> The problem: Repeat verbatim, and only, the lines of the data below, beginning at the line that contains "non-Hodgkin's type, High" and stopping after the line that contains "testis cancer (embryonal".

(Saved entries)

•••

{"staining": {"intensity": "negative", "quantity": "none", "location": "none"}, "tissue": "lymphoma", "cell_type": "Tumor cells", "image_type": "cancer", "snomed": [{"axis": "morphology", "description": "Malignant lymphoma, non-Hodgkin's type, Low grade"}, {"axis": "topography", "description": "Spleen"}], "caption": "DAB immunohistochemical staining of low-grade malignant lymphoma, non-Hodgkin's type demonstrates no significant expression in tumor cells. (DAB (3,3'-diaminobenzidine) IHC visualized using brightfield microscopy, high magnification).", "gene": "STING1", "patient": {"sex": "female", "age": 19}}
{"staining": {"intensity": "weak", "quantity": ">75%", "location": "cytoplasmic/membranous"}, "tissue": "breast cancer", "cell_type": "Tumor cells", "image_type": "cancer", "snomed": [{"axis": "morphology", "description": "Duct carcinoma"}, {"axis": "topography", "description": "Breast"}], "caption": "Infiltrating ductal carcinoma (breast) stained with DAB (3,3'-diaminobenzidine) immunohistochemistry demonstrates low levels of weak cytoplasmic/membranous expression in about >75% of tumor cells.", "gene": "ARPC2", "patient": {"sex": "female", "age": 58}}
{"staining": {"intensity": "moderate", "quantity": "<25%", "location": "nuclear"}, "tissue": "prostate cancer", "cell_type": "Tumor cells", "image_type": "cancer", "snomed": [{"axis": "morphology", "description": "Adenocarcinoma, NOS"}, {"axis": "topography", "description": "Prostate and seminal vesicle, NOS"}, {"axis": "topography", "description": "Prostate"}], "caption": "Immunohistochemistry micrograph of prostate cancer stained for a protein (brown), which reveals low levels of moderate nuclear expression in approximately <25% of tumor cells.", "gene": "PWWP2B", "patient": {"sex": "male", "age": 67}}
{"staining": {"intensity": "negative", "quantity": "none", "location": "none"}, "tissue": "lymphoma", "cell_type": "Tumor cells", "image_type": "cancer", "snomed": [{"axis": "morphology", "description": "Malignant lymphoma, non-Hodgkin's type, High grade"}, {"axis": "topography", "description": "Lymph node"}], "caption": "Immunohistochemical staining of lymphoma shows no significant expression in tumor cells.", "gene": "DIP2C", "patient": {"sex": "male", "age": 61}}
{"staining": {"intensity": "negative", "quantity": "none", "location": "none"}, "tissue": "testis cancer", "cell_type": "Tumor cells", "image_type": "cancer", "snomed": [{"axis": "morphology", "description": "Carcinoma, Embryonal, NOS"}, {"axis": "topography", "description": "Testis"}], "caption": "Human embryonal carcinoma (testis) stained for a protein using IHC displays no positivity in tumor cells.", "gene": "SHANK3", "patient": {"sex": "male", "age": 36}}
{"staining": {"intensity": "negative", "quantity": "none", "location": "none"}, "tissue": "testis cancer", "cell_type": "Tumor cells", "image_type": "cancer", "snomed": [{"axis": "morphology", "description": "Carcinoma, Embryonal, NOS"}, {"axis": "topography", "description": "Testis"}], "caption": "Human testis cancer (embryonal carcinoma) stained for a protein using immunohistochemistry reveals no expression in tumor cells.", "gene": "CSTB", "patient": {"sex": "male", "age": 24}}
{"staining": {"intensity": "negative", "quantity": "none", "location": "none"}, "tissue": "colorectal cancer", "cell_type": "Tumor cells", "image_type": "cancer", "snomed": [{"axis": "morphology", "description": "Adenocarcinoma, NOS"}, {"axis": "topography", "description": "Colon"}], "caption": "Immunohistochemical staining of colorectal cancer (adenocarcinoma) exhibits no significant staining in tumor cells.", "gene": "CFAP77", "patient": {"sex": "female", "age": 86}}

•••

> Response to the task:
{"staining": {"intensity": "negative", "quantity": "none", "location": "none"}, "tissue": "lymphoma", "cell_type": "Tumor cells", "image_type": "cancer", "snomed": [{"axis": "morphology", "description": "Malignant lymphoma, non-Hodgkin's type, High grade"}, {"axis": "topography", "description": "Lymph node"}], "caption": "Immunohistochemical staining of lymphoma shows no significant expression in tumor cells.", "gene": "DIP2C", "patient": {"sex": "male", "age": 61}}
{"staining": {"intensity": "negative", "quantity": "none", "location": "none"}, "tissue": "testis cancer", "cell_type": "Tumor cells", "image_type": "cancer", "snomed": [{"axis": "morphology", "description": "Carcinoma, Embryonal, NOS"}, {"axis": "topography", "description": "Testis"}], "caption": "Human embryonal carcinoma (testis) stained for a protein using IHC displays no positivity in tumor cells.", "gene": "SHANK3", "patient": {"sex": "male", "age": 36}}
{"staining": {"intensity": "negative", "quantity": "none", "location": "none"}, "tissue": "testis cancer", "cell_type": "Tumor cells", "image_type": "cancer", "snomed": [{"axis": "morphology", "description": "Carcinoma, Embryonal, NOS"}, {"axis": "topography", "description": "Testis"}], "caption": "Human testis cancer (embryonal carcinoma) stained for a protein using immunohistochemistry reveals no expression in tumor cells.", "gene": "CSTB", "patient": {"sex": "male", "age": 24}}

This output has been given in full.